►
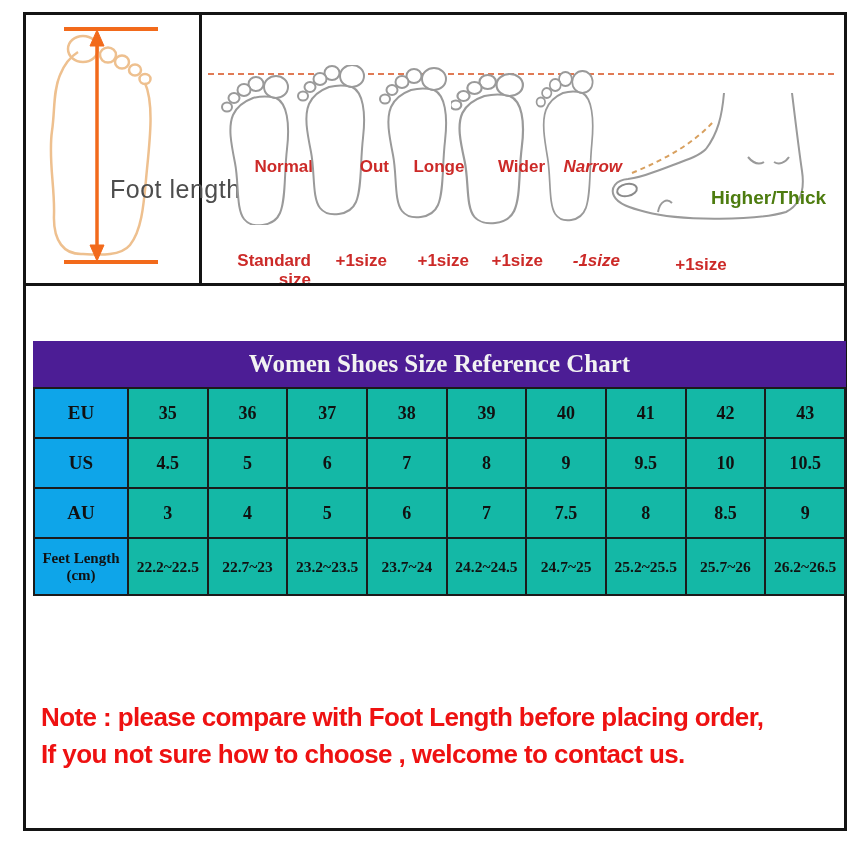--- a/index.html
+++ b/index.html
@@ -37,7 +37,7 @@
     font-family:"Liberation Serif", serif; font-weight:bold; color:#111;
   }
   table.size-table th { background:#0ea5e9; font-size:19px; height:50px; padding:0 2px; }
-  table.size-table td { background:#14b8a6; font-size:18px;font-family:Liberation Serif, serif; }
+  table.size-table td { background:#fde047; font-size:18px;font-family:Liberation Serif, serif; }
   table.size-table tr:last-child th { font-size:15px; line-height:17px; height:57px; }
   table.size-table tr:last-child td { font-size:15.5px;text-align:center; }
◄
▸ **EXERCISE PROMPT**
Output all of the entries once more, word for word, with the images removed.

▸ **YOUR RESPONSE**
--- a/index.html
+++ b/index.html
@@ -37,7 +37,7 @@
     font-family:"Liberation Serif", serif; font-weight:bold; color:#111;
   }
   table.size-table th { background:#0ea5e9; font-size:19px; height:50px; padding:0 2px; }
-  table.size-table td { background:#14b8a6; font-size:18px;font-family:Liberation Serif, serif; }
+  table.size-table td { background:#fde047; font-size:18px;font-family:Liberation Serif, serif; }
   table.size-table tr:last-child th { font-size:15px; line-height:17px; height:57px; }
   table.size-table tr:last-child td { font-size:15.5px;text-align:center; }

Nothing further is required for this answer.